■ **WHAT YOU HAVE TO DO**
Set down, exactly as written, every line from the top of the records below to the line containing "cambio morfológico en", both ends included, and no others.
====================
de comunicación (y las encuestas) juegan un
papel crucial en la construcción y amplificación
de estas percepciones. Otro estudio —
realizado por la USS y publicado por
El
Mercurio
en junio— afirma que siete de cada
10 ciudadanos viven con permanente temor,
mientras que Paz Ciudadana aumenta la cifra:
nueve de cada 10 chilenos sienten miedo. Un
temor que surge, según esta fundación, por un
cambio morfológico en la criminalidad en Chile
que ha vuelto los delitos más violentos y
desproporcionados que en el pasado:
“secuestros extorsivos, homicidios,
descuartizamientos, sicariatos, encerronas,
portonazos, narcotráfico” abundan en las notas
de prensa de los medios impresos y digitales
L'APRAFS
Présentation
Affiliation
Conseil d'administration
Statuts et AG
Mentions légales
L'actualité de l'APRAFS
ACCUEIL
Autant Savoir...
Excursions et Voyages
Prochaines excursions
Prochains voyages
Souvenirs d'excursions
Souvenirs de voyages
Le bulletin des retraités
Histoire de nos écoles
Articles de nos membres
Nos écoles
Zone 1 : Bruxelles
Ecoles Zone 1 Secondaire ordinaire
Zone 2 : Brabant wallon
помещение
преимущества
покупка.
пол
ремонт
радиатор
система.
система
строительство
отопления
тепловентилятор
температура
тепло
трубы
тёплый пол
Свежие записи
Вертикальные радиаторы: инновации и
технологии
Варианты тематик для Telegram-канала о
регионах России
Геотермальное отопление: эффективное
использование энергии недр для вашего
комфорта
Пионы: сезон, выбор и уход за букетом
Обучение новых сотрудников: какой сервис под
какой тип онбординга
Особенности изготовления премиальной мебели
====================
■ **WRITTEN REPLY**
de comunicación (y las encuestas) juegan un
papel crucial en la construcción y amplificación
de estas percepciones. Otro estudio —
realizado por la USS y publicado por
El
Mercurio
en junio— afirma que siete de cada
10 ciudadanos viven con permanente temor,
mientras que Paz Ciudadana aumenta la cifra:
nueve de cada 10 chilenos sienten miedo. Un
temor que surge, según esta fundación, por un
cambio morfológico en la criminalidad en Chile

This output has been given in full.